__Required tasks__:
a - Reproduce the stretch of the 1031 exchange article from "What is a 1031" through "into the future.".
b - Answer these from the 1031 exchange article:
(i) On what date was it published?
(ii) Into what kind of property does a 1031 exchange let an owner reinvest the total proceeds of a sale?
(iii) What retirement plan is a 1031 exchange said to be similar to?

__Quoted passage__:
---+---
The 1031 Exchange and Its Incredible Wealth-Building Power
Published on: Friday, December 18th, 2015
When used properly, the 1031 exchange deferred tax regulations of the IRS Tax code are one of the fastest ways a real estate investor can build and increase their wealth.
What is a 1031 exchange?
A 1031 exchange allows a property owner to sell a property for a gain and reinvest the total proceeds of the sale into another “like-kind” property while deferring the taxes on the gain from selling the original property to a future date. A 1031 exchange is one of the few techniques available to postpone or potentially eliminate taxes due on the sale of qualifying properties. By deferring the tax, you have more money available to invest in another property. In effect, you receive an interest-free loan from the federal government in the amount you would have paid in taxes. It is similar to investing in a 401K retirement plan at your job, where you can put your earnings in pre-tax and only pay taxes when you cash in those stocks at a point in the future, except in real estate you can keep exchanging and trading up deferring taxes much farther into the future.
What is a “like-kind” property that can be used in a 1031 exchange?
---+---
__Material provided__:
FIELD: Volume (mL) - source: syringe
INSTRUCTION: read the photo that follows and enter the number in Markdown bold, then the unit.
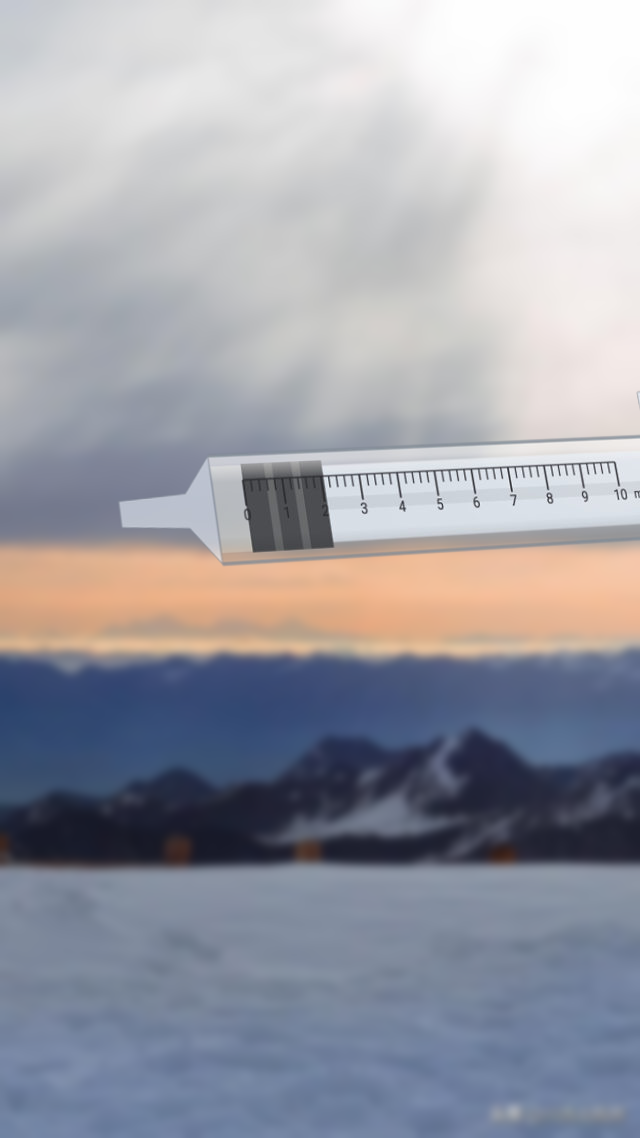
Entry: **0** mL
---+---
__Outputs for the tasks__:
a -
What is a 1031 exchange?
A 1031 exchange allows a property owner to sell a property for a gain and reinvest the total proceeds of the sale into another “like-kind” property while deferring the taxes on the gain from selling the original property to a future date. A 1031 exchange is one of the few techniques available to postpone or potentially eliminate taxes due on the sale of qualifying properties. By deferring the tax, you have more money available to invest in another property. In effect, you receive an interest-free loan from the federal government in the amount you would have paid in taxes. It is similar to investing in a 401K retirement plan at your job, where you can put your earnings in pre-tax and only pay taxes when you cash in those stocks at a point in the future, except in real estate you can keep exchanging and trading up deferring taxes much farther into the future.

b -
(i) Friday, December 18th, 2015
(ii) Another "like-kind" property
(iii) A 401K retirement plan